La conduite sous l'influence de la drogue est une préoccupation croissante alors que de plus en plus d’États légalisent la marijuana et que l’épidémie d’opioïdes sévit. Pour lutter contre ce fléau, de plus en plus de communautés forment les policiers à faire couler le sang des conducteurs dans les postes de police ou dans des fourgonnettes, comme en Arizona.
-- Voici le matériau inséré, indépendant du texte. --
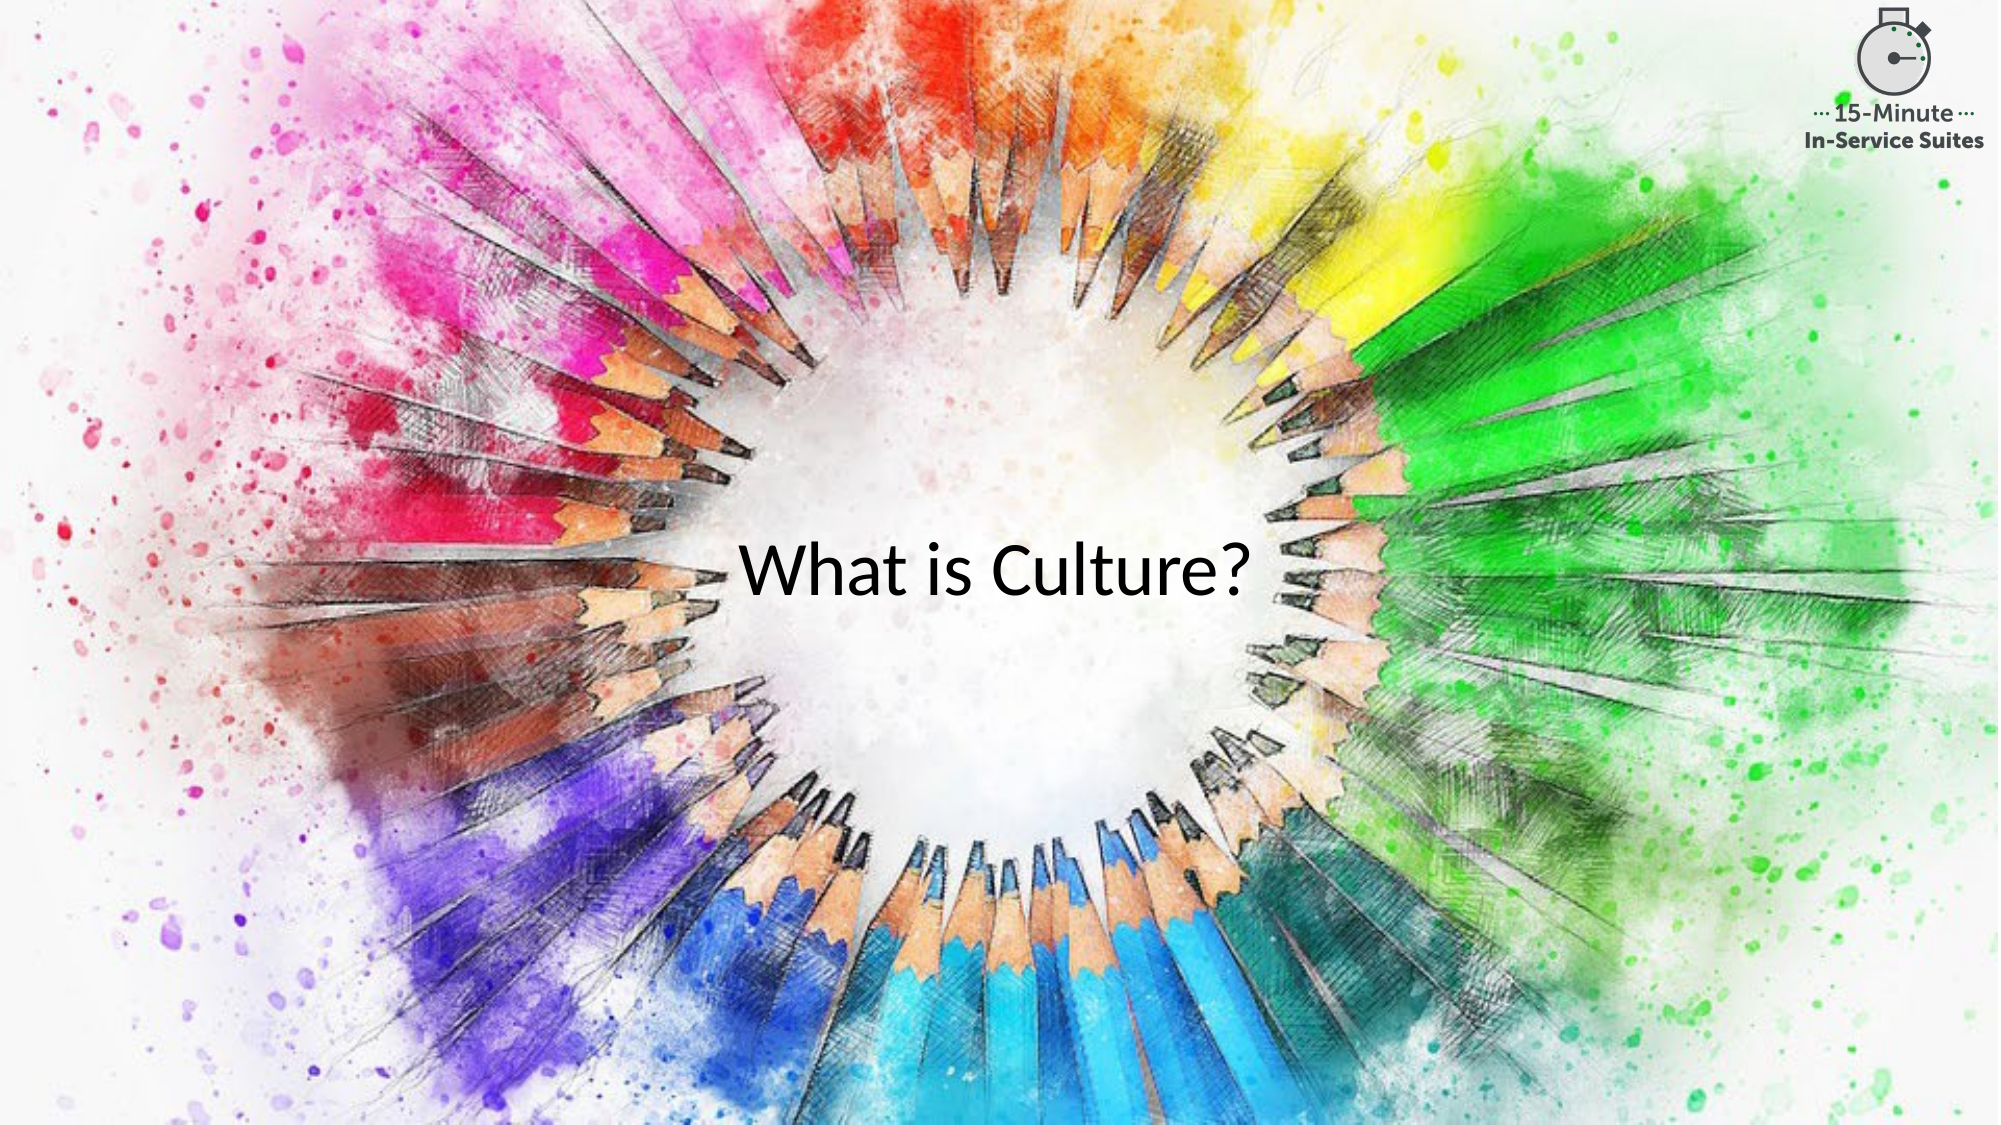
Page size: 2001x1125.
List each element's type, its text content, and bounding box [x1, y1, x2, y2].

text_box [0, 0, 1998, 1125]
text_box [1790, 0, 1998, 161]
title What is Culture? [736, 516, 1260, 707]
Et les juges sur appel approuvent les mandats par voie électronique, souvent en quelques minutes à toute heure du jour ou de la nuit.

Ensemble, les analyses de sang et les mandats électroniques «pourraient changer la donne en matière d'application de la loi», a déclaré le chef de police Steven Casstevens, nouveau président de Buffalo Grove, dans l'Illinois, à la présidence de l'Association internationale des chefs de police.

Bien qu'il soit facile pour la police de dépister les facultés affaiblies par l'alcool à l'aide d'un test d'haleine afin de déterminer son taux d'alcoolémie, aucun appareil de ce type ne permet de dépister les facultés affaiblies par la drogue

C'est pourquoi les analyses de sang sont si importantes, disent les experts en sécurité routière. De plus, l'alcool et les drogues telles que l'héroïne et le composé psychoactif de la marijuana sont rapidement métabolisés dans le corps. Par conséquent, plus la durée écoulée est longue, plus la concentration est basse.

Demander à un agent de prélever le sang du suspect peu de temps après son arrestation donne une image plus fidèle de sa déficience, car il n'a pas à être emmené dans un centre de santé pour y prélever du sang après son arrestation, disent-ils. Les services de police économisent également de l'argent car ils n'ont pas besoin de payer les phlébotomes et les hôpitaux pour les prises de sang.

Et avoir un système dans lequel un juge peut signer rapidement un mandat électronique pour un test sanguin simplifie le processus.

Qu'un État ait légalisé ou non la marijuana à des fins médicales ou récréatives, vous ne pouvez pas prendre le volant si vous avez les facultés affaiblies. La police prend cette décision en fonction de vos habitudes de conduite, de votre apparence physique, de votre interaction avec l'agent et de vos tests de sobriété en bord de route. Le test sanguin identifie les substances, le cas échéant, qui causent cette déficience.

Un arrêt de la Cour suprême des États-Unis dans l'affaire 2016 a révélé que la police n'avait pas besoin d'un mandat si un conducteur soupçonné de conduite avec facultés affaiblies refusait de se soumettre à un alcootest. ils le font pour un test sanguin, qui perce la peau. Mais les critiques affirment que les prélèvements de sang en dehors du cadre médical traditionnel ne sont pas hygiéniques et que les mandats électroniques pourraient enfreindre les droits d'un individu.

«Il est donc tout à fait possible que la protection constitutionnelle d'un citoyen contre les fouilles, les perquisitions et les saisies abusives soit diluée», a déclaré Donald Ramsell, avocat de Wheaton, Illinois, DUI et membre du conseil d'administration de l'Association des avocats de la défense criminelle de l'Illinois. "Un juge peut simplement se réveiller dans sa chambre et appuyer sur" accepter "[sur son appareil] et se rendormir."